Leave out the pictures and reproduce all of the data exactly.

--------------------------------

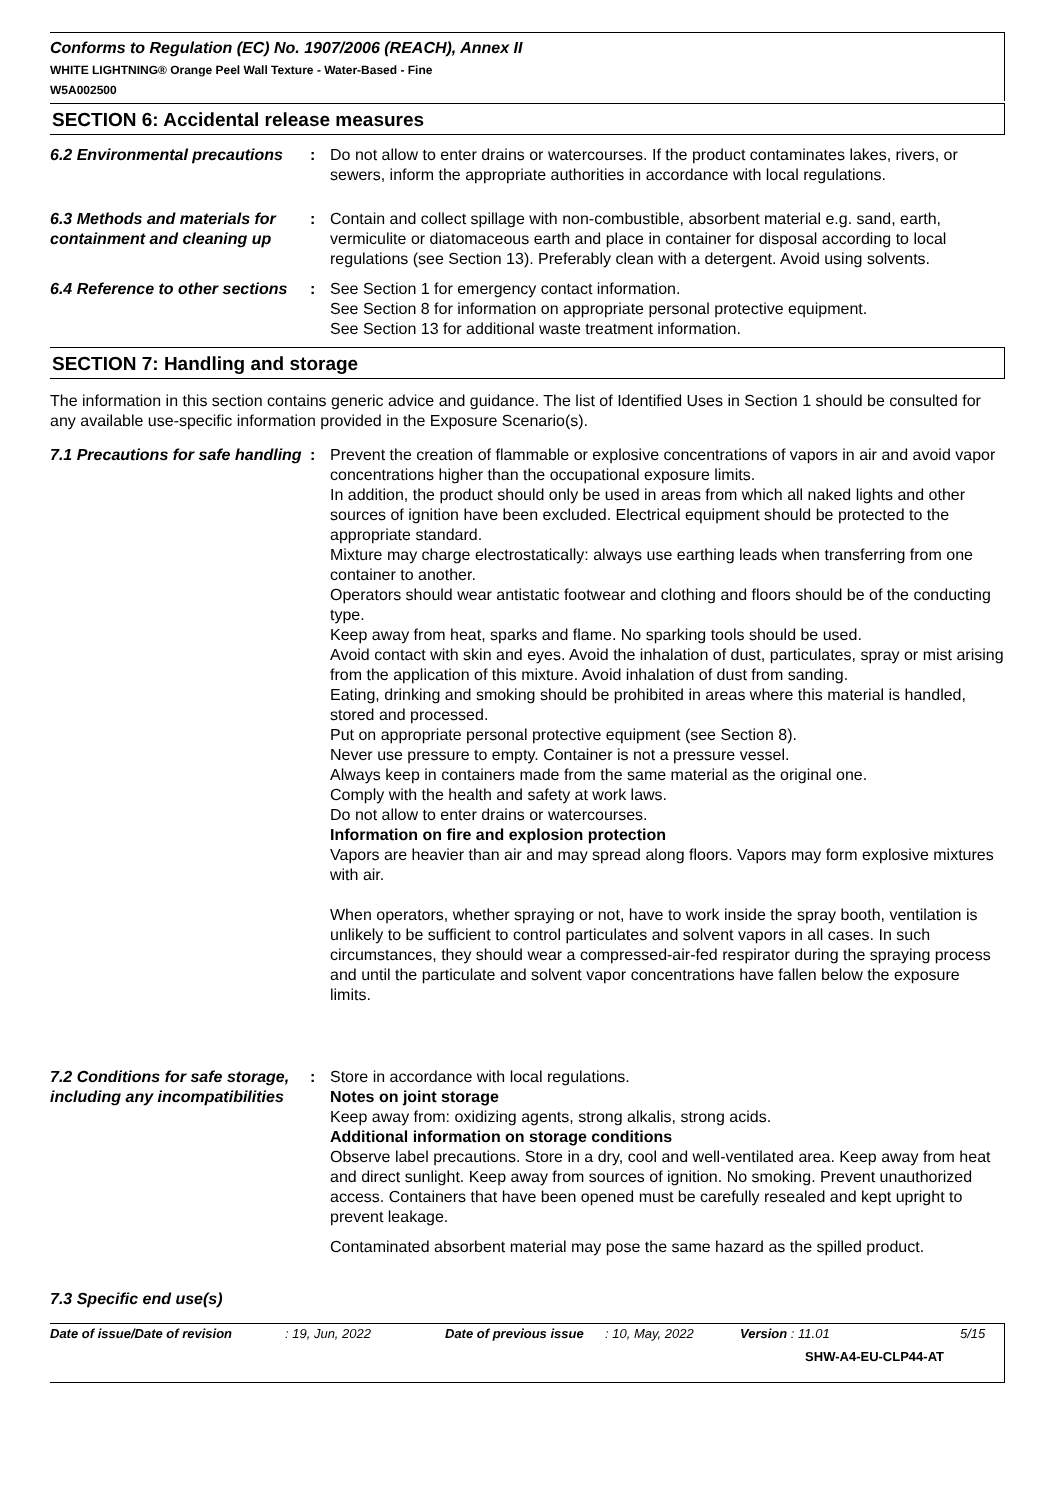Conforms to Regulation (EC) No. 1907/2006 (REACH), Annex II
WHITE LIGHTNING® Orange Peel Wall Texture - Water-Based - Fine
W5A002500
SECTION 6: Accidental release measures
6.2 Environmental precautions
: Do not allow to enter drains or watercourses. If the product contaminates lakes, rivers, or sewers, inform the appropriate authorities in accordance with local regulations.
6.3 Methods and materials for containment and cleaning up
: Contain and collect spillage with non-combustible, absorbent material e.g. sand, earth, vermiculite or diatomaceous earth and place in container for disposal according to local regulations (see Section 13). Preferably clean with a detergent. Avoid using solvents.
6.4 Reference to other sections
: See Section 1 for emergency contact information.
See Section 8 for information on appropriate personal protective equipment.
See Section 13 for additional waste treatment information.
SECTION 7: Handling and storage
The information in this section contains generic advice and guidance. The list of Identified Uses in Section 1 should be consulted for any available use-specific information provided in the Exposure Scenario(s).
7.1 Precautions for safe handling
: Prevent the creation of flammable or explosive concentrations of vapors in air and avoid vapor concentrations higher than the occupational exposure limits.
In addition, the product should only be used in areas from which all naked lights and other sources of ignition have been excluded. Electrical equipment should be protected to the appropriate standard.
Mixture may charge electrostatically: always use earthing leads when transferring from one container to another.
Operators should wear antistatic footwear and clothing and floors should be of the conducting type.
Keep away from heat, sparks and flame. No sparking tools should be used.
Avoid contact with skin and eyes. Avoid the inhalation of dust, particulates, spray or mist arising from the application of this mixture. Avoid inhalation of dust from sanding.
Eating, drinking and smoking should be prohibited in areas where this material is handled, stored and processed.
Put on appropriate personal protective equipment (see Section 8).
Never use pressure to empty. Container is not a pressure vessel.
Always keep in containers made from the same material as the original one.
Comply with the health and safety at work laws.
Do not allow to enter drains or watercourses.
Information on fire and explosion protection
Vapors are heavier than air and may spread along floors. Vapors may form explosive mixtures with air.
When operators, whether spraying or not, have to work inside the spray booth, ventilation is unlikely to be sufficient to control particulates and solvent vapors in all cases. In such circumstances, they should wear a compressed-air-fed respirator during the spraying process and until the particulate and solvent vapor concentrations have fallen below the exposure limits.
7.2 Conditions for safe storage, including any incompatibilities
: Store in accordance with local regulations.
Notes on joint storage
Keep away from: oxidizing agents, strong alkalis, strong acids.
Additional information on storage conditions
Observe label precautions. Store in a dry, cool and well-ventilated area. Keep away from heat and direct sunlight. Keep away from sources of ignition. No smoking. Prevent unauthorized access. Containers that have been opened must be carefully resealed and kept upright to prevent leakage.
Contaminated absorbent material may pose the same hazard as the spilled product.
7.3 Specific end use(s)
Date of issue/Date of revision: 19, Jun, 2022 Date of previous issue: 10, May, 2022 Version : 11.01 5/15
SHW-A4-EU-CLP44-AT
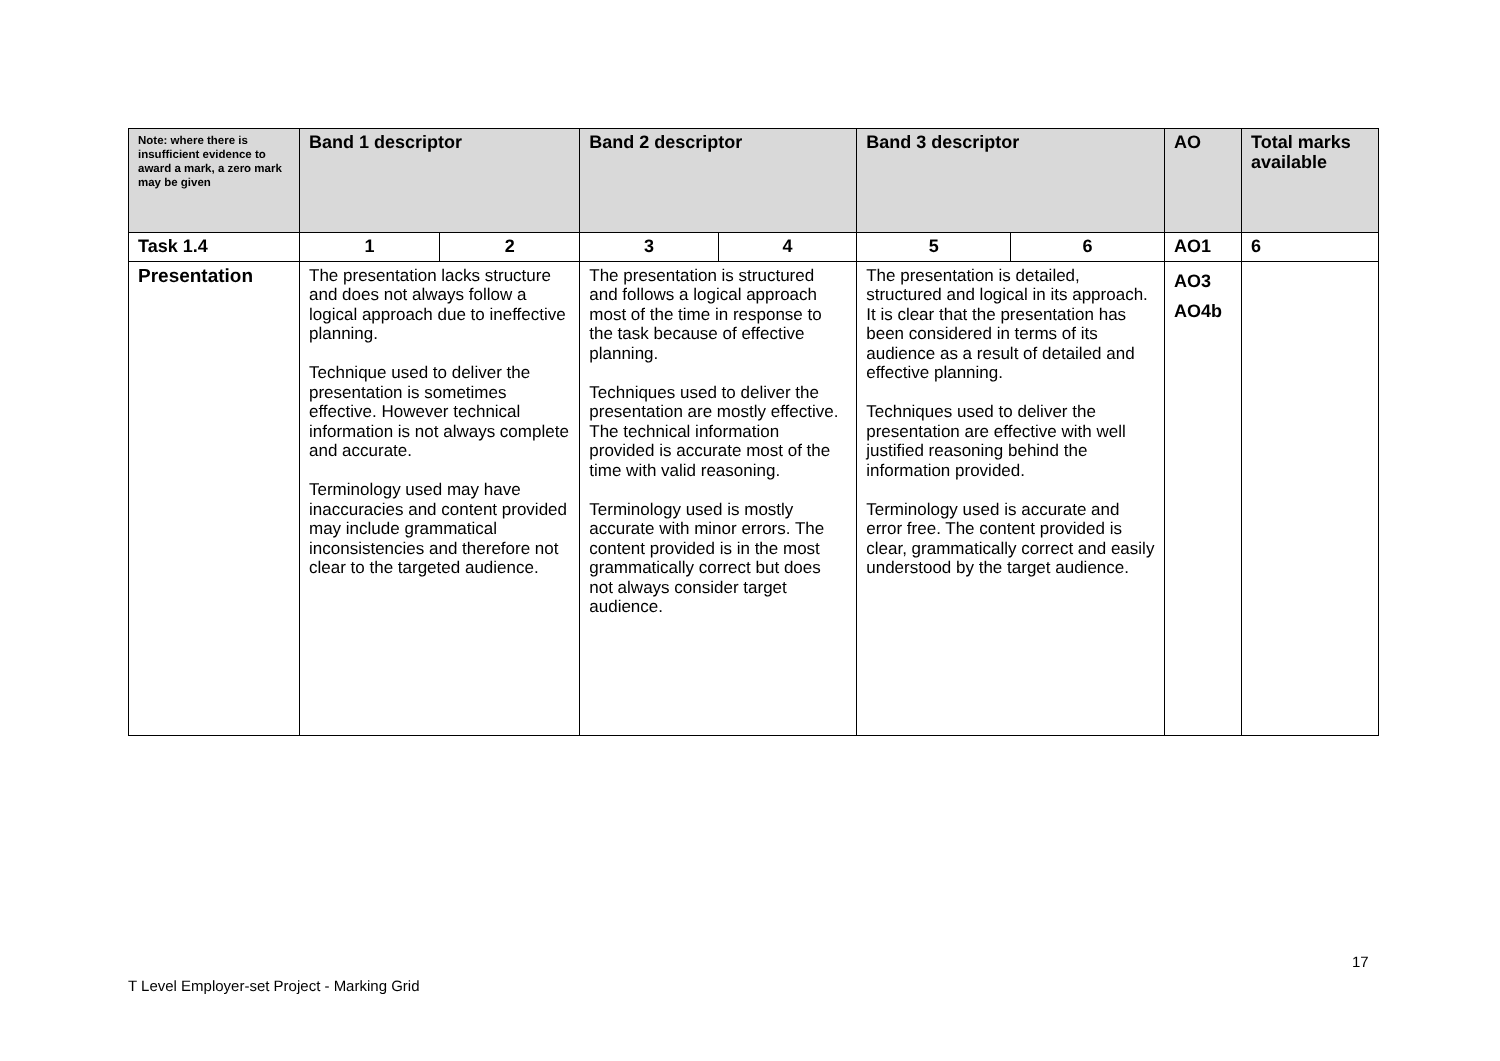| Note: where there is insufficient evidence to award a mark, a zero mark may be given | Band 1 descriptor | | Band 2 descriptor | | Band 3 descriptor | | AO | Total marks available |
| --- | --- | --- | --- | --- | --- | --- | --- | --- |
| Task 1.4 | 1 | 2 | 3 | 4 | 5 | 6 | AO1 | 6 |
| Presentation | The presentation lacks structure and does not always follow a logical approach due to ineffective planning. Technique used to deliver the presentation is sometimes effective. However technical information is not always complete and accurate. Terminology used may have inaccuracies and content provided may include grammatical inconsistencies and therefore not clear to the targeted audience. | | The presentation is structured and follows a logical approach most of the time in response to the task because of effective planning. Techniques used to deliver the presentation are mostly effective. The technical information provided is accurate most of the time with valid reasoning. Terminology used is mostly accurate with minor errors. The content provided is in the most grammatically correct but does not always consider target audience. | | The presentation is detailed, structured and logical in its approach. It is clear that the presentation has been considered in terms of its audience as a result of detailed and effective planning. Techniques used to deliver the presentation are effective with well justified reasoning behind the information provided. Terminology used is accurate and error free. The content provided is clear, grammatically correct and easily understood by the target audience. | | AO3 AO4b | |
17
T Level Employer-set Project - Marking Grid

--------------------------------

*EXPECTED ANSWER*
Conforms to Regulation (EC) No. 1907/2006 (REACH), Annex II
WHITE LIGHTNING® Orange Peel Wall Texture - Water-Based - Fine
W5A002500
SECTION 6: Accidental release measures
6.2 Environmental precautions
: Do not allow to enter drains or watercourses. If the product contaminates lakes, rivers, or sewers, inform the appropriate authorities in accordance with local regulations.
6.3 Methods and materials for containment and cleaning up
: Contain and collect spillage with non-combustible, absorbent material e.g. sand, earth, vermiculite or diatomaceous earth and place in container for disposal according to local regulations (see Section 13). Preferably clean with a detergent. Avoid using solvents.
6.4 Reference to other sections
: See Section 1 for emergency contact information.
See Section 8 for information on appropriate personal protective equipment.
See Section 13 for additional waste treatment information.
SECTION 7: Handling and storage
The information in this section contains generic advice and guidance. The list of Identified Uses in Section 1 should be consulted for any available use-specific information provided in the Exposure Scenario(s).
7.1 Precautions for safe handling
: Prevent the creation of flammable or explosive concentrations of vapors in air and avoid vapor concentrations higher than the occupational exposure limits.
In addition, the product should only be used in areas from which all naked lights and other sources of ignition have been excluded. Electrical equipment should be protected to the appropriate standard.
Mixture may charge electrostatically: always use earthing leads when transferring from one container to another.
Operators should wear antistatic footwear and clothing and floors should be of the conducting type.
Keep away from heat, sparks and flame. No sparking tools should be used.
Avoid contact with skin and eyes. Avoid the inhalation of dust, particulates, spray or mist arising from the application of this mixture. Avoid inhalation of dust from sanding.
Eating, drinking and smoking should be prohibited in areas where this material is handled, stored and processed.
Put on appropriate personal protective equipment (see Section 8).
Never use pressure to empty. Container is not a pressure vessel.
Always keep in containers made from the same material as the original one.
Comply with the health and safety at work laws.
Do not allow to enter drains or watercourses.
Information on fire and explosion protection
Vapors are heavier than air and may spread along floors. Vapors may form explosive mixtures with air.
When operators, whether spraying or not, have to work inside the spray booth, ventilation is unlikely to be sufficient to control particulates and solvent vapors in all cases. In such circumstances, they should wear a compressed-air-fed respirator during the spraying process and until the particulate and solvent vapor concentrations have fallen below the exposure limits.
7.2 Conditions for safe storage, including any incompatibilities
: Store in accordance with local regulations.
Notes on joint storage
Keep away from: oxidizing agents, strong alkalis, strong acids.
Additional information on storage conditions
Observe label precautions. Store in a dry, cool and well-ventilated area. Keep away from heat and direct sunlight. Keep away from sources of ignition. No smoking. Prevent unauthorized access. Containers that have been opened must be carefully resealed and kept upright to prevent leakage.
Contaminated absorbent material may pose the same hazard as the spilled product.
7.3 Specific end use(s)
Date of issue/Date of revision: 19, Jun, 2022 Date of previous issue: 10, May, 2022 Version : 11.01 5/15
SHW-A4-EU-CLP44-AT
| Note: where there is insufficient evidence to award a mark, a zero mark may be given | Band 1 descriptor | | Band 2 descriptor | | Band 3 descriptor | | AO | Total marks available |
| --- | --- | --- | --- | --- | --- | --- | --- | --- |
| Task 1.4 | 1 | 2 | 3 | 4 | 5 | 6 | AO1 | 6 |
| Presentation | The presentation lacks structure and does not always follow a logical approach due to ineffective planning. Technique used to deliver the presentation is sometimes effective. However technical information is not always complete and accurate. Terminology used may have inaccuracies and content provided may include grammatical inconsistencies and therefore not clear to the targeted audience. | | The presentation is structured and follows a logical approach most of the time in response to the task because of effective planning. Techniques used to deliver the presentation are mostly effective. The technical information provided is accurate most of the time with valid reasoning. Terminology used is mostly accurate with minor errors. The content provided is in the most grammatically correct but does not always consider target audience. | | The presentation is detailed, structured and logical in its approach. It is clear that the presentation has been considered in terms of its audience as a result of detailed and effective planning. Techniques used to deliver the presentation are effective with well justified reasoning behind the information provided. Terminology used is accurate and error free. The content provided is clear, grammatically correct and easily understood by the target audience. | | AO3 AO4b | |
17
T Level Employer-set Project - Marking Grid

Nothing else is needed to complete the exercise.